A month after a multi-district class action lawsuit against Pfizer’s anti-depressant drug Zoloft was dismissed after a judge excluded the plaintiffs’ expert witnesses, a similar battle is being fought by plaintiffs seeking damages from Pfizer for alleged injuries caused by the company’s cholesterol drug, Lipitor. As was the case in the Zoloft trial, the current litigation focuses on standards of qualifications for experts, and could impact future mass-tort litigation against drug companies.
Lipitor Plaintiffs Petition Court for Expert Witnesses
Plaintiff attorneys representing a multi-district class action litigation made up of more than 3,100 lawsuits over Pfizer’s OTC cholesterol drug Lipitor are petitioning a federal court of appeals to overturn a lower court decision excluding expert witnesses.
According to the Lipitor plaintiff’s lead attorneys, a lower federal court judge erred in striking several expert witnesses who could have connected use of Lipitor with diabetes in female patients. The experts, one of whom was similarly dismissed in the Zoloft decision in June, relied on statistical analysis of available data on Lipitor use and diabetes diagnoses in order to advance the plaintiff’s argument that the cholesterol drug had serious health side effects.
Nicholas Jewell, a professor of biostatistics at the University of California – Berkeley who provided expert testimony in the Zoloft trial which arguably demonstrated a statistically significant link between Lipitor and diabetes, was dismissed due to methodology concerns. Just as with his testimony in the Zoloft trial, the federal judge had issues with Jewell’s methodology, citing concerns that the work was inconsistent in its statistical techniques.
Judge Richard Gergel also dismissed another plaintiff causation expert, Dr. Sonal Singh, who is an internist and associate professor at the University of Massachusetts Medical School. Gergel found Singh’s inability to show a statistically significant connection to diabetes when patients took doses of less than 80 milligrams to be fatal to his testimony, and thus ruled him ineligible.
The plaintiff’s appeal of Gergel’s expert witness orders argues that the two experts are not only qualified to testify, but that they used reliable statistical methodology in order to show a link between Lipitor and diabetes. Amicus briefs submitted by professors who are experts in statistical analysis have been submitted to the appeals court to aid the case for reversing Gergel’s decision and permitting causation testimony from Jewell and Singh.

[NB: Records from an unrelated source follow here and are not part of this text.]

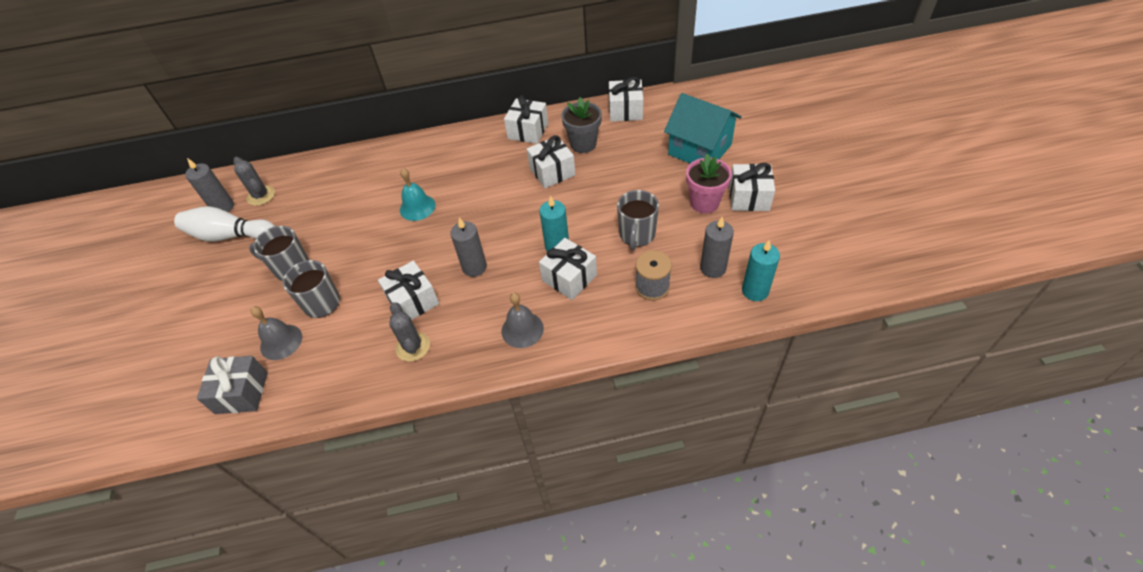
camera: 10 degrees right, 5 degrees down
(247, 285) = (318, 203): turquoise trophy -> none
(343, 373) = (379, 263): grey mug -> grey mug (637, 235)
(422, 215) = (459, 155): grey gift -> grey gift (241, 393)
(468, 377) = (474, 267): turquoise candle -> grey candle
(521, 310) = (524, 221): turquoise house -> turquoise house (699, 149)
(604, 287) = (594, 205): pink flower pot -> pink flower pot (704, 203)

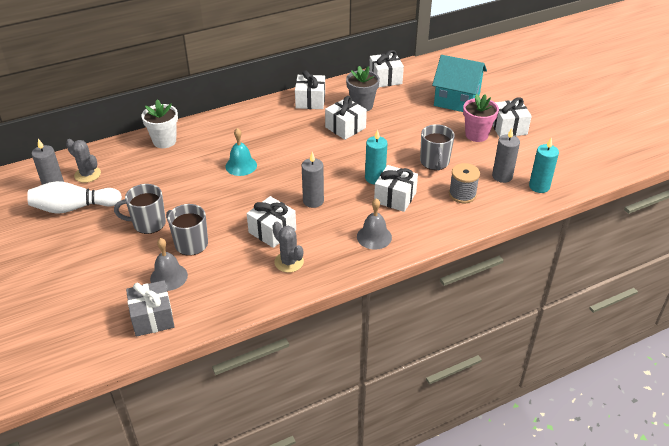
camera: 20 degrees left, 10 degrees down
(353, 164) = (164, 141): none -> white flower pot

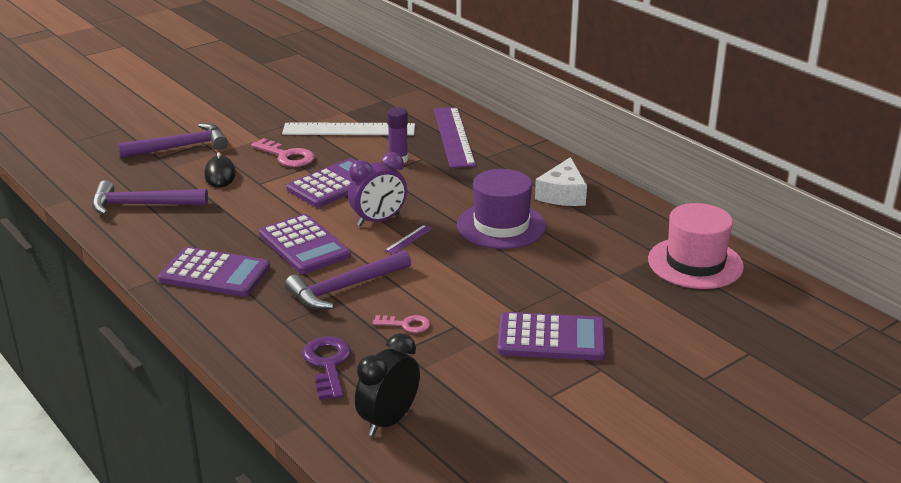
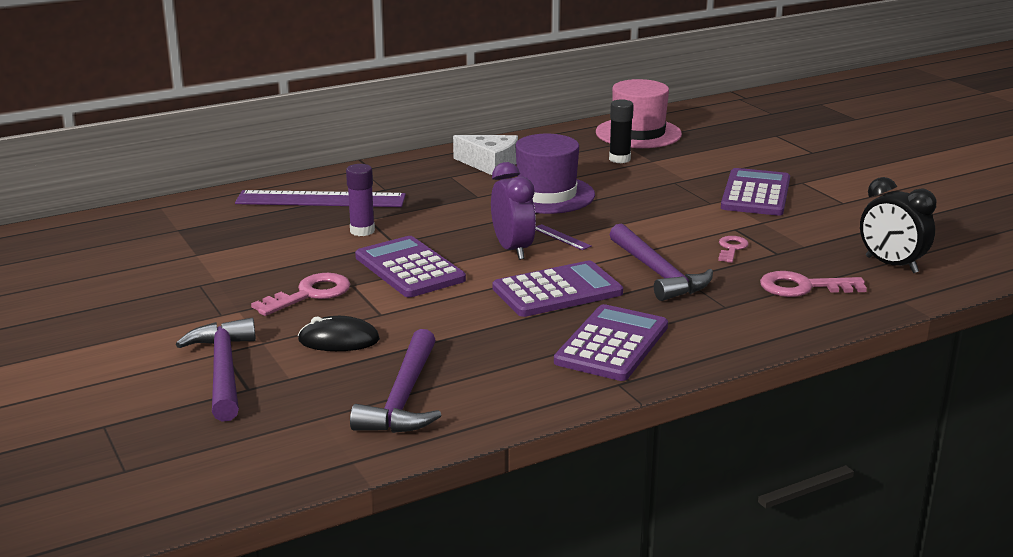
camera: 80 degrees left, 5 degrees down
(328, 364) = (803, 287): purple key -> pink key
(349, 129) = (255, 254): white ruler -> none
(611, 256) = (619, 159): none -> black glue stick

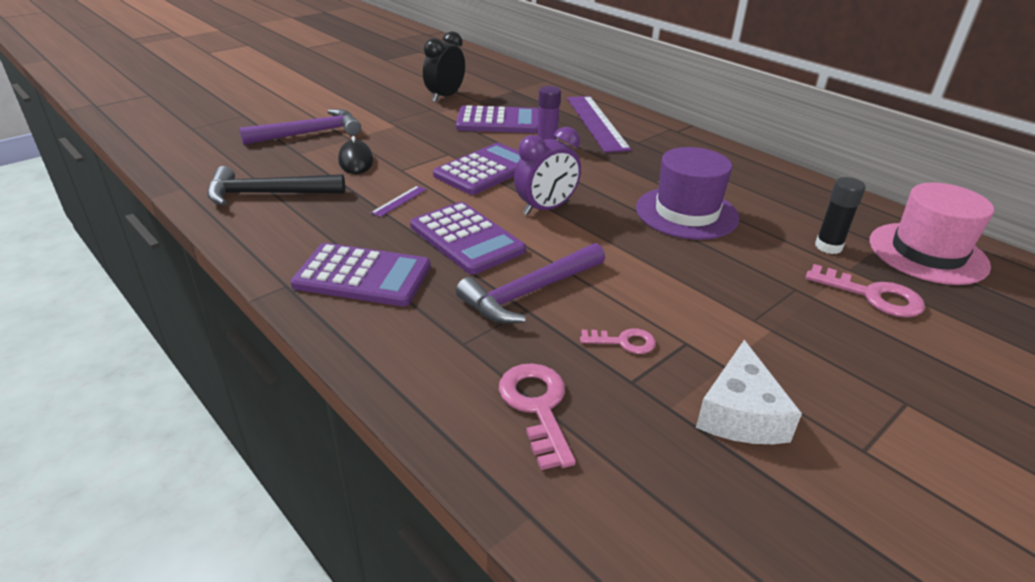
camera: 75 degrees right, 10 degrees up
(310, 294) = (427, 142): pink key -> pink key (872, 296)
(404, 398) = (268, 194): purple hammer -> black hammer
(491, 164) = (737, 178): white cheese -> white cheese (740, 413)
(561, 237) = (588, 230): purple ruler -> purple ruler (399, 201)
(755, 194) = (817, 357): purple calculator -> purple calculator (498, 121)
(891, 265) = (653, 505): black clock -> black clock (445, 97)

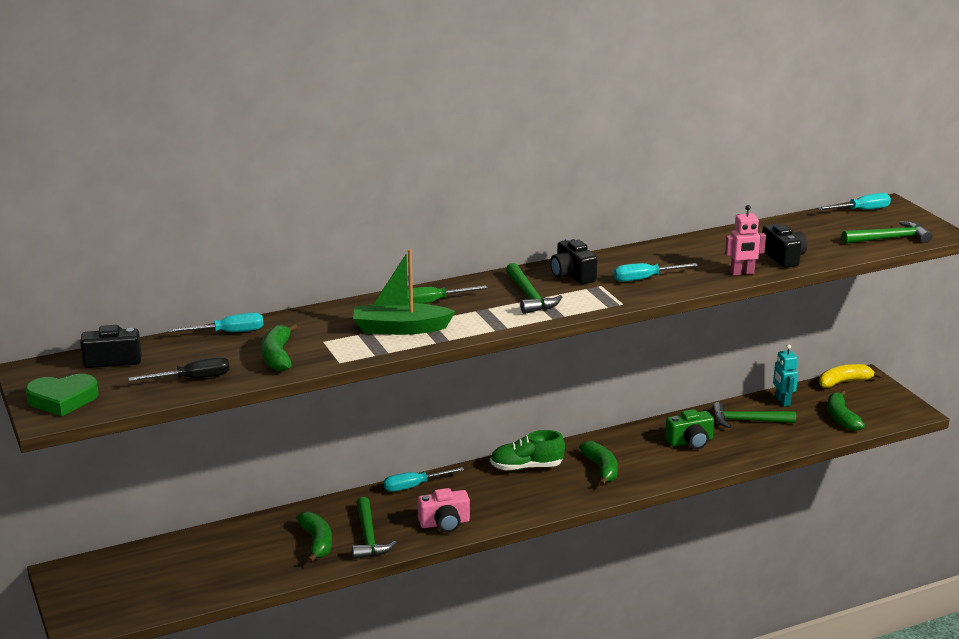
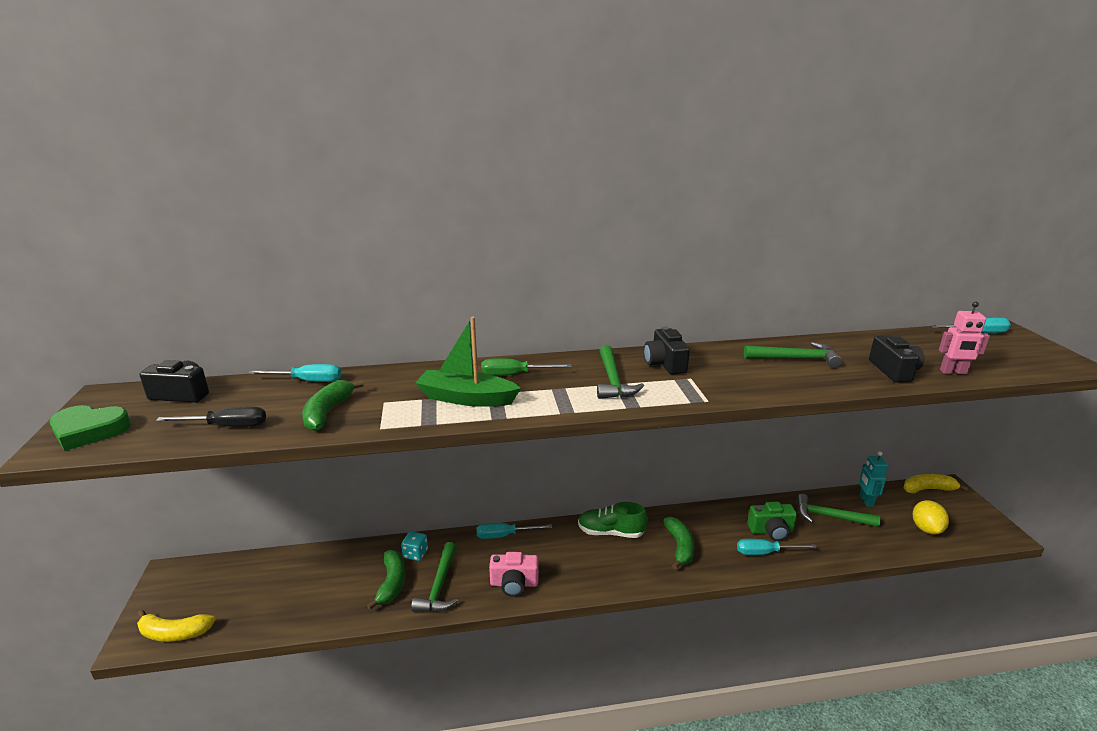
camera: 15 degrees right, 0 degrees up
(116, 614) = (174, 633): none -> yellow banana
(326, 515) = (415, 554): none -> turquoise dice
(645, 279) = (739, 376): turquoise screwdriver -> turquoise screwdriver (765, 552)
(742, 273) = (847, 382): pink robot -> pink robot (953, 372)
(841, 418) = (926, 529): green banana -> yellow lemon
(890, 238) = (1015, 364): green hammer -> green hammer (796, 359)

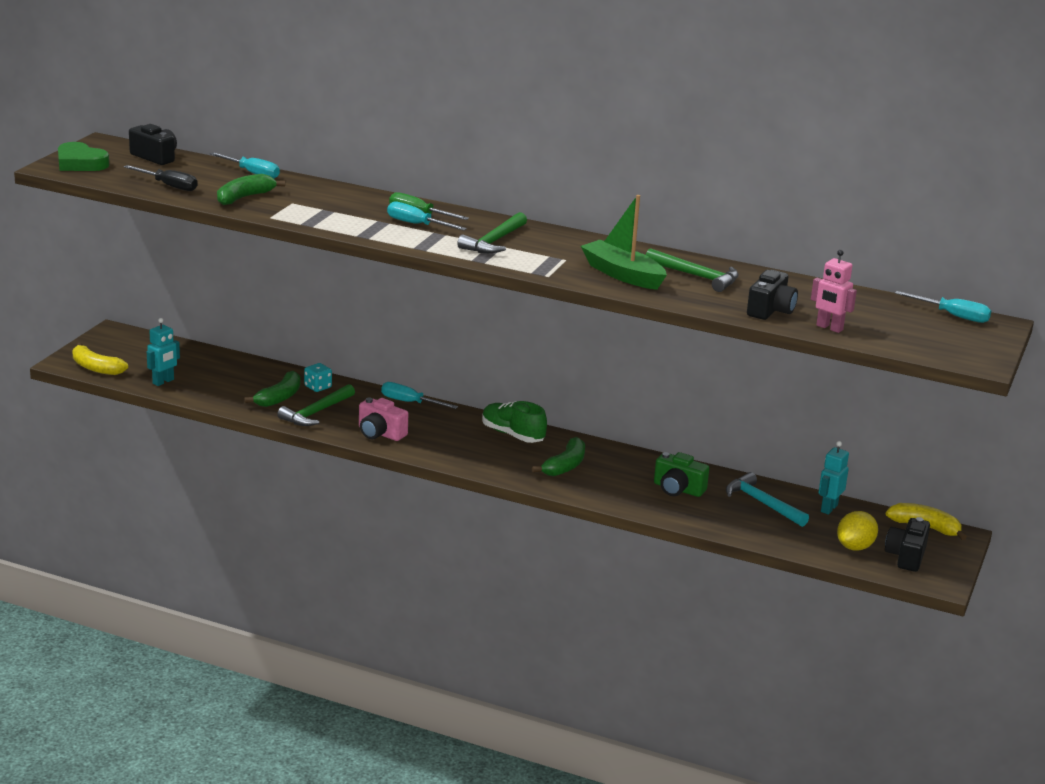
camera: 30 degrees right, 0 degrees up
(262, 617) = (163, 382): none -> turquoise robot
(466, 398) = (356, 218): green boat -> green boat (622, 274)
(664, 364) = (563, 244): black camera -> black camera (906, 556)
(765, 552) = (645, 498): turquoise screwdriver -> turquoise screwdriver (417, 224)
(830, 517) = (762, 503): green hammer -> turquoise hammer

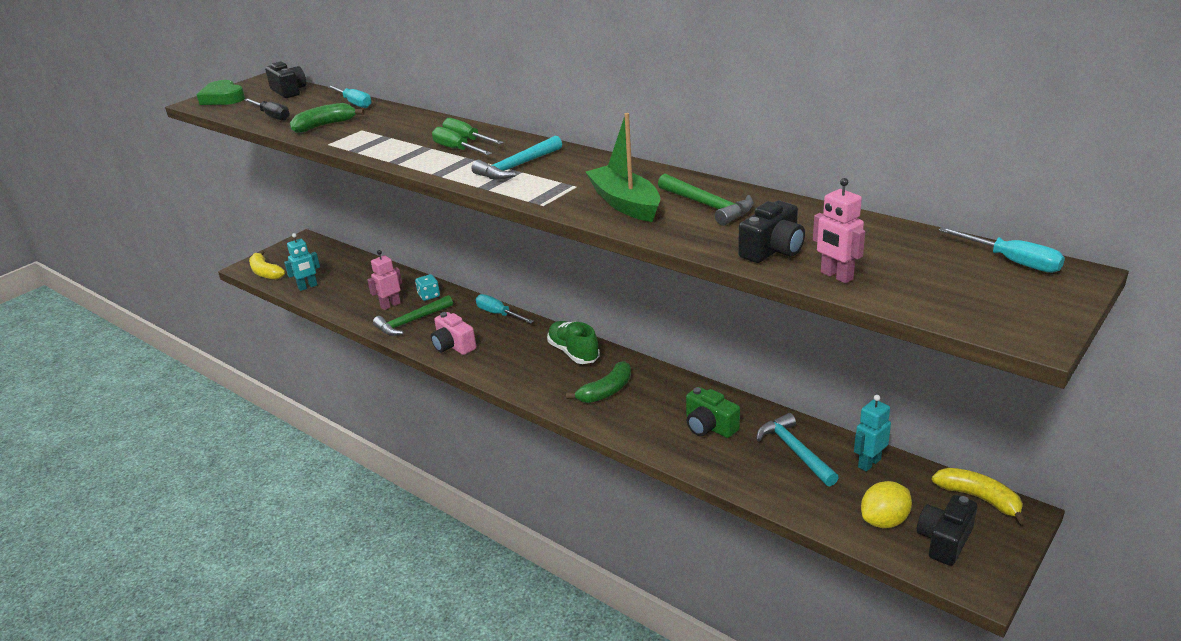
camera: 20 degrees right, 5 degrees up
(279, 397) = (390, 305): green banana -> pink robot
(417, 224) = (456, 149): turquoise screwdriver -> green screwdriver
(494, 242) = (517, 167): green hammer -> turquoise hammer

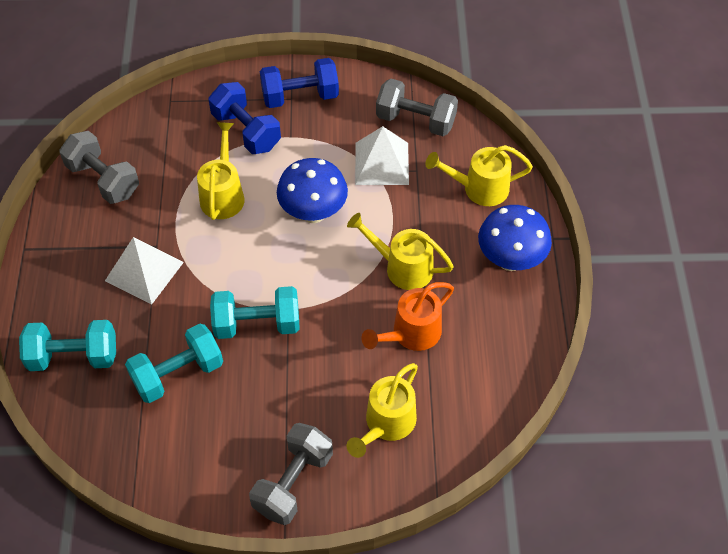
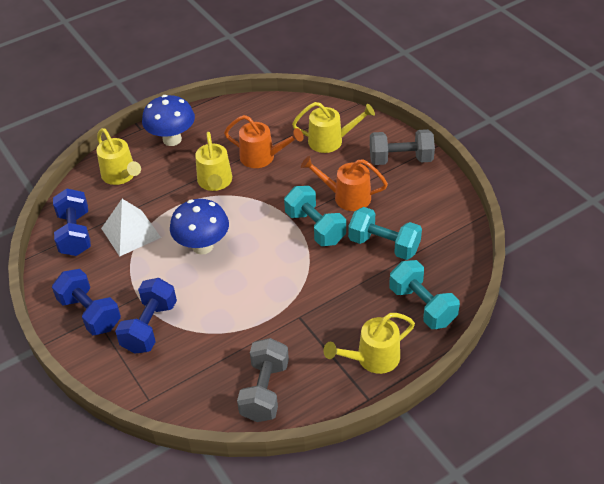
camera: 120 degrees left, 10 degrees down
(144, 271) = (325, 310): white pyramid -> none
(223, 194) = (222, 305): yellow watering can -> yellow watering can (372, 359)
(278, 381) = (346, 197): none -> orange watering can
(415, 120) = (75, 234): grey dumbbell -> blue dumbbell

Pfizer Supports Higher Standards for Expert Witnesses
At the other side of the litigation stands Pfizer, whose attorneys have responded to the appeal with the same arguments which were successful in the Zoloft litigation: that the plaintiff’s experts are not qualified, and judges should rely on heightened standards for expert witness qualification.
According to Pfizer’s legal team, judges under the Daubert standard must serve as strict gatekeepers of expert witnesses in order to keep so-called “junk science” out of the courtroom. According to the defense, plaintiffs in mass-tort drug cases must be required to show that expert witnesses use “an objective, principled basis” for their review of evidence, and absent that, the judge is “justified in concluding that [the experts] are engaged in something other than science.”
Pfizer maintains that the plaintiffs “failed to produce the required reliable expert evidence that Lipitor caused their alleged injuries,” and successfully argued to Judge Gergel that the statistical analysis presented by Jewell and Singh was insufficient in both methodology and conclusion.
On appeal, Pfizer will continue to push for a high standard of review for judges who operate as evidentiary gatekeepers under the Daubert approach — an argument which has worked for them throughout both the Zoloft and Lipitor litigation. Should the Court of Appeals for the 4th Circuit agree with Pfizer and take the same approach as the 3rd Circuit did in the Zoloft litigation, thousands of Lipitor plaintiffs will have their cases dismissed before trial.
Lipitor Trial another Battle of Expert Witness Standards
As with the Zoloft case, the Lipitor litigation will represent another important and impactful legal skirmish over standards for expert witnesses. The Daubert standard of expert witness review asks judges to be gatekeepers of testimony, and typically provides them a great deal of decision-making latitude in the process. As a result, litigants will often push for a standard of review — either broad or strict — which supports their side, both of which have theoretical merit.
Higher standards for review of experts would allow judges to dismiss testimony if they are uncertain that the methodology is reliable or the expert is qualified, which protects the legal system from unscientific and unreliable methodology.
However, there are concerns that judges — who are commonly not well versed in statistics, science, or any other of a variety of fields that experts represent — can make critical errors by dismissing an expert based on a misunderstanding of the work which went into generating the proposed testimony.
The challenge of finding a balance between keeping bad science out and allowing good science in plays out regularly in courtrooms, with high profile litigation like the Lipitor and Zoloft cases serving as bellwethers for future mass-drug lawsuits.